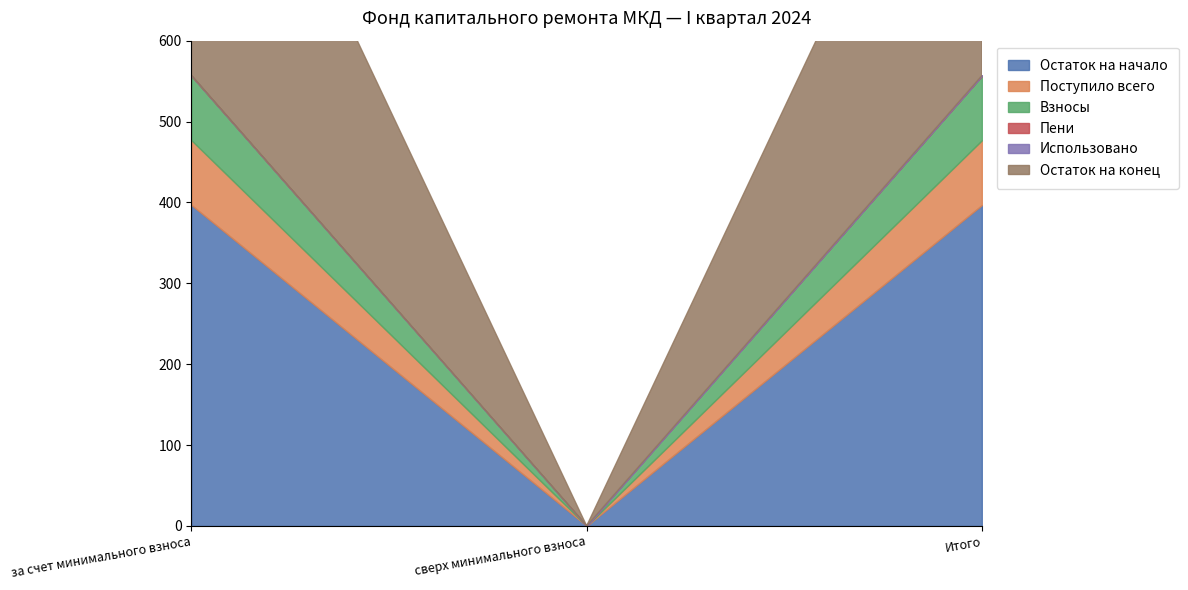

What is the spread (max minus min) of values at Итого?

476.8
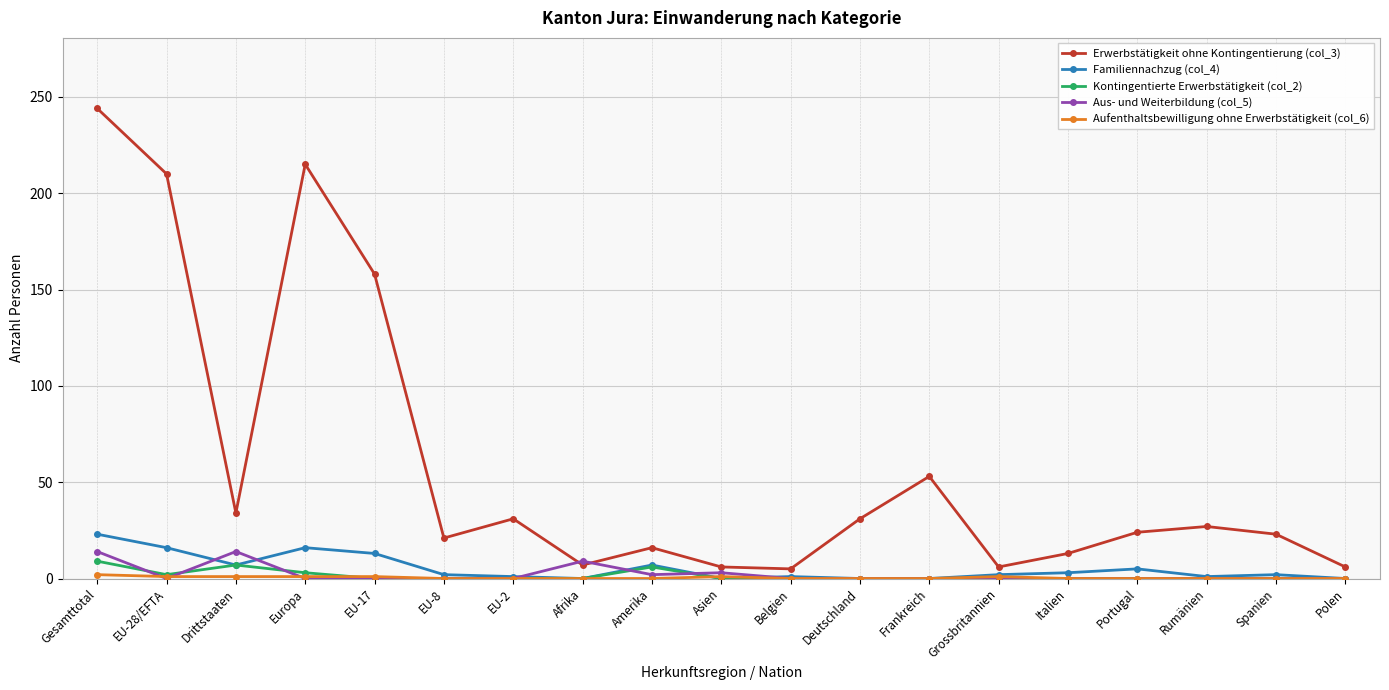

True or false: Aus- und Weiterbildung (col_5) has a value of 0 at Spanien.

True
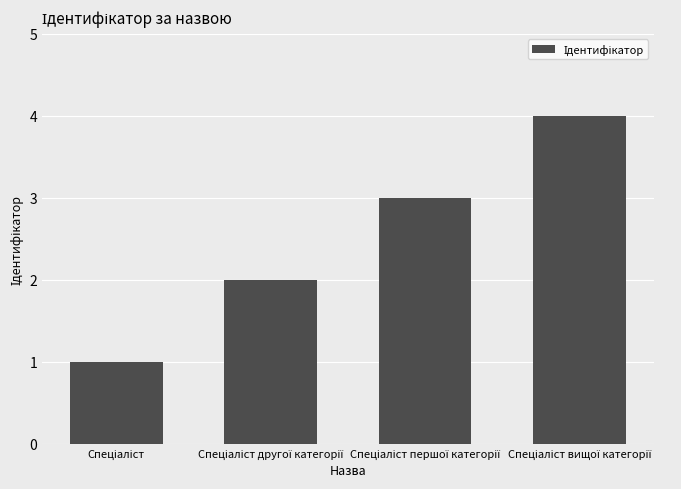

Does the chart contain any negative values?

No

...

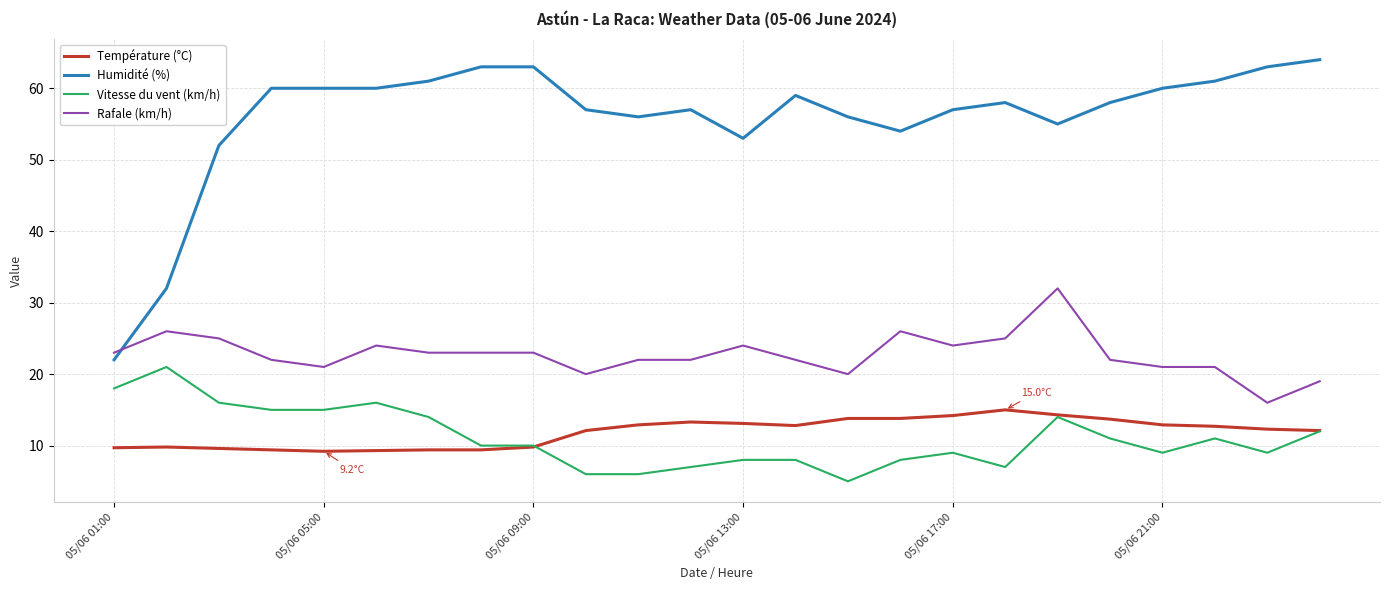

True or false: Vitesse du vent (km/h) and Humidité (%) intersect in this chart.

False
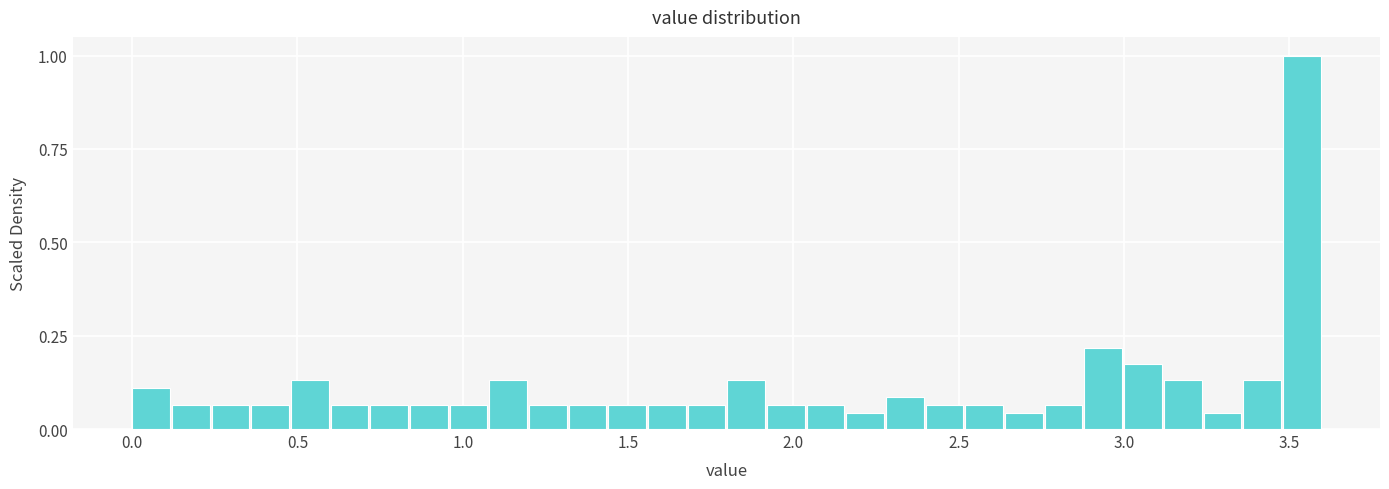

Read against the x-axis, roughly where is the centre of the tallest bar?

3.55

* What to do:
Substitute "numbers" for "values" in the entries from the line with "What is the" to the line with "Does the chart contain any negative values?", keeping everything else unchanged. Leave the pictures out of your answer.

* Solution for this problem:
What is the spread (max minus min) of numbers at Итого?

476.8

True or false: Aus- und Weiterbildung (col_5) has a value of 0 at Spanien.

True

Does the chart contain any negative numbers?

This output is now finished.